The other difference from last year is that I am doing more things of my own outside of school. I don’t have enough time for substantial writing (I would need to take some time off again from teaching in order to write my next book). Nor do I have enough time for books that I choose to read; I already have so much to read for my teaching. On the other hand, I have been giving talks, participating in projects, and taking some classes. All of this feeds my teaching but is distinct from it; it is not “professional development,” but rather the development of something internal.

The moral of this, if such there be, is that teachers need room for their own lives and interests, even if they devote most of their time to school. Schools and policymakers should recognize that those outside pursuits enrich lives and translate into better teaching. Studying a language out of interest is much more important than attending some professional development workshop on how to scaffold a complex text. In truth, if you are studying a language, you are probably developing insights on “scaffolding” that no workshop could give you.

That leads to the final point. Teachers and students thrive in relation to substantial, beautiful, meaningful subject matter. Last night, we had a Philosophy Roundtable (for parents, students, faculty/staff, and guests) about the nature of wisdom; we discussed passages from the Book of Job and Plato’s Apology and concluded with Richard Wilbur’s poem “Still, Citizen Sparrow.” As we were grappling with the nature of wisdom, students brought up physics, calculus, art, music, and literature; the evening was like a kaleidoscope of the school’s curriculum. I have long been an advocate of a strong curriculum, but last night I saw the splendor of what my students were learning across the subjects—and saw it all converge in a philosophical question.

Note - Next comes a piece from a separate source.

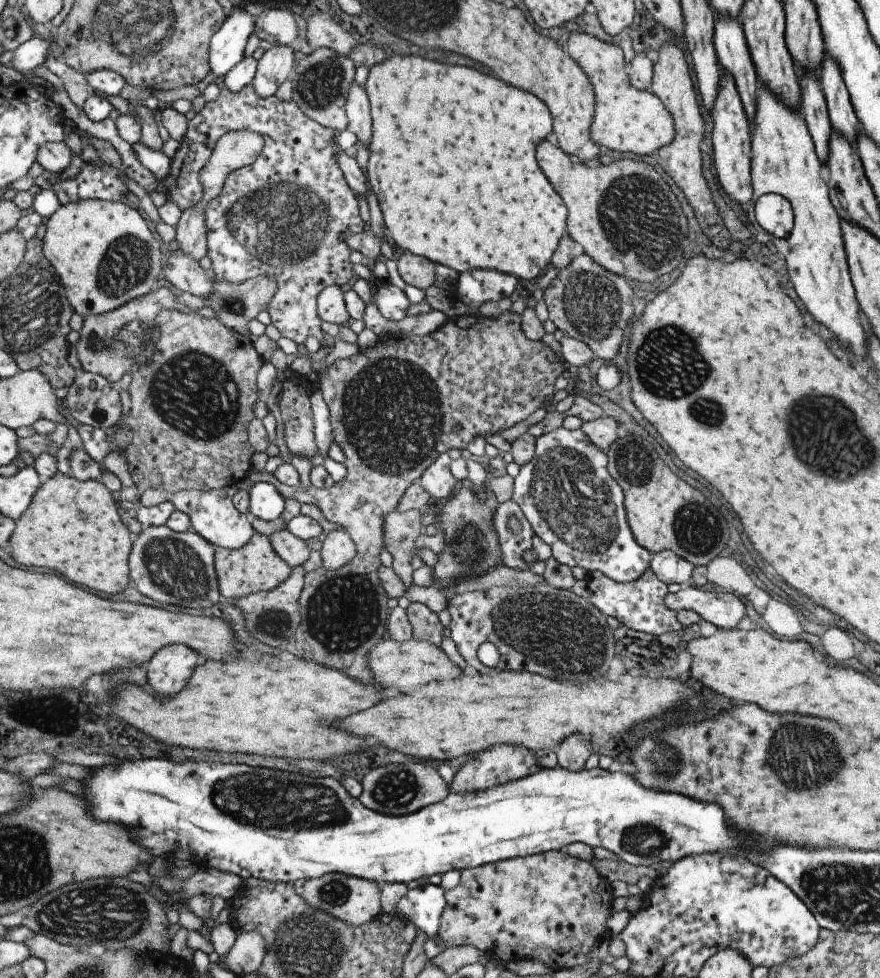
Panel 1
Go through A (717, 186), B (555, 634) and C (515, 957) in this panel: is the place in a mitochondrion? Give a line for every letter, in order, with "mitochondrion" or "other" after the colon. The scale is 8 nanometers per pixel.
A: other
B: mitochondrion
C: other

So, schools should be at liberty to teach subjects in their full glory. This means not being bogged down with skills and strategies. The skills and strategies will come with the subjects themselves. But what is a subject? Even the most specific topic is an infinity. You can approach it methodically or intuitively; you can look at its structure, its form, its meaning; you can explore its implications, flipside, pitfalls—and if you are to teach or study it well, you will probably do all of this. My main worry about the Common Core is that it can (and in many cases will) inhibit such flexibility. Students may well learn how to write argumentative essays that meet certain criteria—but who cares, unless there’s something worth arguing? To have something worth arguing, you need an insight—and to gain insight, you need to study the matter in an intense, disciplined, but also adventurous and idiosyncratic way.

I recognize that what makes me thrive is not what will make every teacher thrive. Yet most teachers would agree, I think, that the work should be less frazzling, with a focus on the intellect, imagination, and spirit. In addition, most would agree that a teacher’s intellectual and spiritual life affects that of the students. Lifting the quality of life for teachers–“life” in the rich sense of the word–serves not only the teachers themselves, but the students, the school, and the endeavor.

Clearly it would be expensive to do some of the things I recommend here. But some of it could be done at no extra cost—by turning our attention toward interesting things and defending them against encroachments. It is not that simple, and yet it is.